▸ Work request
Please count the lines in the entries below that include the word "each", and give only the number.

[Data for review]

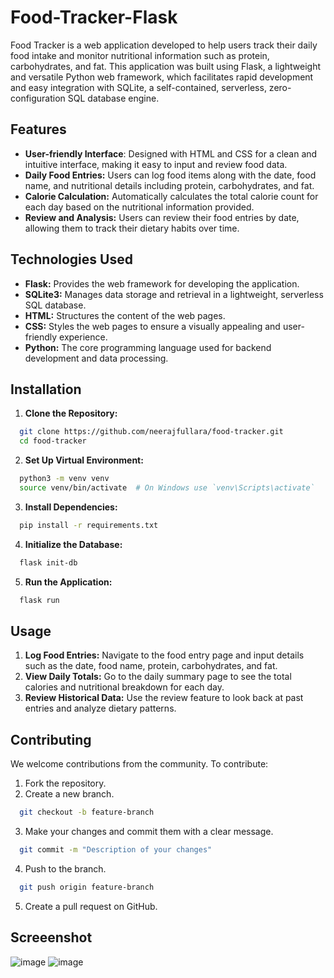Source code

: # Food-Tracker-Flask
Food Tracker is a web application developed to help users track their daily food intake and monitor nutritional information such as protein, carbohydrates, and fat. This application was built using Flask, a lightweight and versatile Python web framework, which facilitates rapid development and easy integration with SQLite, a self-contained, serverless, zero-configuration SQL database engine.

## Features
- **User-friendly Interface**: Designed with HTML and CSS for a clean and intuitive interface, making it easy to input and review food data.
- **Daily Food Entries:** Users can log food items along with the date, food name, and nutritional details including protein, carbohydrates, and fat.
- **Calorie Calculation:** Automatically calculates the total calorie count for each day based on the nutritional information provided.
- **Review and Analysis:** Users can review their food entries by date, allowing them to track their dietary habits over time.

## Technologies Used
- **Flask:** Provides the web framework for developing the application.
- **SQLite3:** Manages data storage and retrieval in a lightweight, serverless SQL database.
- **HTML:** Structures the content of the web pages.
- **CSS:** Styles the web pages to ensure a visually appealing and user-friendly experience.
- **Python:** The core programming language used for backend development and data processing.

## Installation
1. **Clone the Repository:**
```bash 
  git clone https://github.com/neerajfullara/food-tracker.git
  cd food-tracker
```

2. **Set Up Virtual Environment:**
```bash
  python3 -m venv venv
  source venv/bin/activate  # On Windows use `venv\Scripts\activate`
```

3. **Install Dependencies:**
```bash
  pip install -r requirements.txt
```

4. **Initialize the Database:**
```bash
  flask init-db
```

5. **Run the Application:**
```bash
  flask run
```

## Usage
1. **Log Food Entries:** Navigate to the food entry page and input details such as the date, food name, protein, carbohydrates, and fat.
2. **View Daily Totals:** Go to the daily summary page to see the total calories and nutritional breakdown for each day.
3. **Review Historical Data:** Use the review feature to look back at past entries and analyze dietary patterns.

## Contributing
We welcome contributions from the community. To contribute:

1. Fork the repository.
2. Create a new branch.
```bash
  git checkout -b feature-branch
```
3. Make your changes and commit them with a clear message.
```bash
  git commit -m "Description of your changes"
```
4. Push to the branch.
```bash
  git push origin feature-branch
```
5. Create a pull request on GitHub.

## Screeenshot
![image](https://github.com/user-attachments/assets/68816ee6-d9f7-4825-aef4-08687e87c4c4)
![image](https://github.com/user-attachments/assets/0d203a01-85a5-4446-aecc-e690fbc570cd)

[/Data for review]
[Data for review]

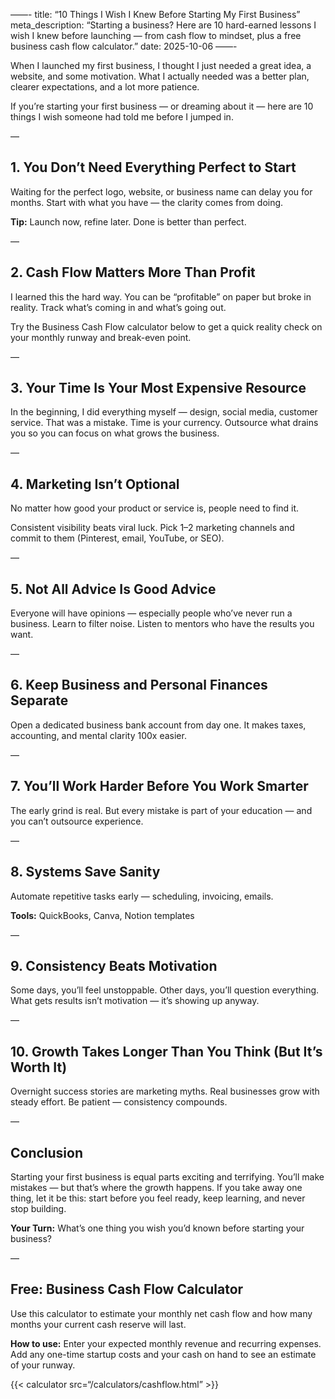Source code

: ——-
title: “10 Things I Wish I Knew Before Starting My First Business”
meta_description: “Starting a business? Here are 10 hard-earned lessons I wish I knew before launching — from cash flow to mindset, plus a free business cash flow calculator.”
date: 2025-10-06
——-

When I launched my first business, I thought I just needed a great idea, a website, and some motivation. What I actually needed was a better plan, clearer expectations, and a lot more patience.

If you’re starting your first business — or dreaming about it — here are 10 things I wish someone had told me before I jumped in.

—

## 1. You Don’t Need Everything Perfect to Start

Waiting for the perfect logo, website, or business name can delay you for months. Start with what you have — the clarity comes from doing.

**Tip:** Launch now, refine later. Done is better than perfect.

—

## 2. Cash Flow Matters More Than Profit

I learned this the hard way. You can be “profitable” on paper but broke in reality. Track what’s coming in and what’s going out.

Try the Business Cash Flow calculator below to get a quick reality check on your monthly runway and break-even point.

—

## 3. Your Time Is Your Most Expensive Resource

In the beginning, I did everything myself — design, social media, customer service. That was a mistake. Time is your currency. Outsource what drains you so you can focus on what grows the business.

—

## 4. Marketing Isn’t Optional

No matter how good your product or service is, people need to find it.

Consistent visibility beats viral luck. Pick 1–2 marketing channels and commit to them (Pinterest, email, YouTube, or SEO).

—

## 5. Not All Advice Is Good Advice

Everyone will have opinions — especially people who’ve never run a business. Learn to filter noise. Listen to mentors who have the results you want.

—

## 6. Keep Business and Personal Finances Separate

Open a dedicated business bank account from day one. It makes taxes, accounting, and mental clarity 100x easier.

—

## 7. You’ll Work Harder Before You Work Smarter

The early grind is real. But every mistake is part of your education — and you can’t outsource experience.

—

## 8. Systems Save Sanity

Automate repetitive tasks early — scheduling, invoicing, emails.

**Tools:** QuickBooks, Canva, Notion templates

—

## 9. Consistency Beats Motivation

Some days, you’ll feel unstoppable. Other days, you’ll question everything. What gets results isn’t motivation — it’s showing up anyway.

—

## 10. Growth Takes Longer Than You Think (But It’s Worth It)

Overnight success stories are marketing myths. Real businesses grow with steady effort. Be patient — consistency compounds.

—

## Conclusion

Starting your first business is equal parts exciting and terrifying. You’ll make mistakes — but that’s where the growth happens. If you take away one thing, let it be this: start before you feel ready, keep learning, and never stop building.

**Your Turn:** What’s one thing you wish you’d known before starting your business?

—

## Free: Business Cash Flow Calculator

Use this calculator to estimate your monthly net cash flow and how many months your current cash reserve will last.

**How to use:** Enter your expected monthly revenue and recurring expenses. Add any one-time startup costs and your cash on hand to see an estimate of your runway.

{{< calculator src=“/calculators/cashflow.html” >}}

[/Data for review]
[Data for review]

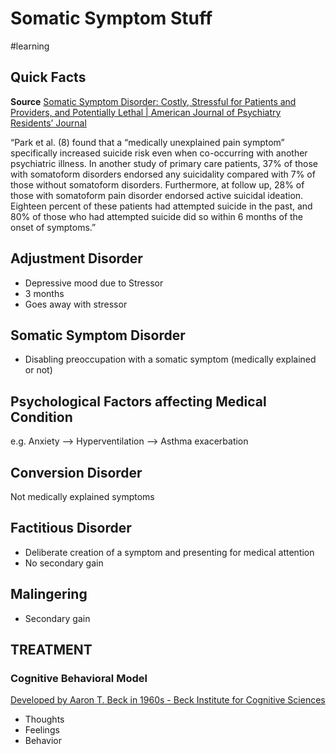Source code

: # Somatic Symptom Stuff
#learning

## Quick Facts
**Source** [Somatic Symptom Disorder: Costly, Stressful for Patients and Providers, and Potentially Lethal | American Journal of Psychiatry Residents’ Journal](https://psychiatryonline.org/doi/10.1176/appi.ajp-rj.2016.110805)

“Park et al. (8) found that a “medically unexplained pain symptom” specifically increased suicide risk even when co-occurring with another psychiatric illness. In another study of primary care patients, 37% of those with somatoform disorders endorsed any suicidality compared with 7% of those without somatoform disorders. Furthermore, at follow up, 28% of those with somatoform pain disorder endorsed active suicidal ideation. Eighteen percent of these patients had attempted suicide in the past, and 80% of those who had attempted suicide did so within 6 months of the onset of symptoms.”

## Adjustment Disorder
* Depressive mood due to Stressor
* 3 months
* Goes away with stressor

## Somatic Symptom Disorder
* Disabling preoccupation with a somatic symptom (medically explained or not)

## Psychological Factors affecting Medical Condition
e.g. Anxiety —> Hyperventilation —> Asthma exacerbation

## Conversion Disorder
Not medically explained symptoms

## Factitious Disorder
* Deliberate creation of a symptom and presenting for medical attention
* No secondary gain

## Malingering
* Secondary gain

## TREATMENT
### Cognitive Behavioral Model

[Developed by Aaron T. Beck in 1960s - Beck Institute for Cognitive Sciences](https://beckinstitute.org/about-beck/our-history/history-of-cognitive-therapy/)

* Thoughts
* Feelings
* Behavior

[/Data for review]

▸ Written solution
2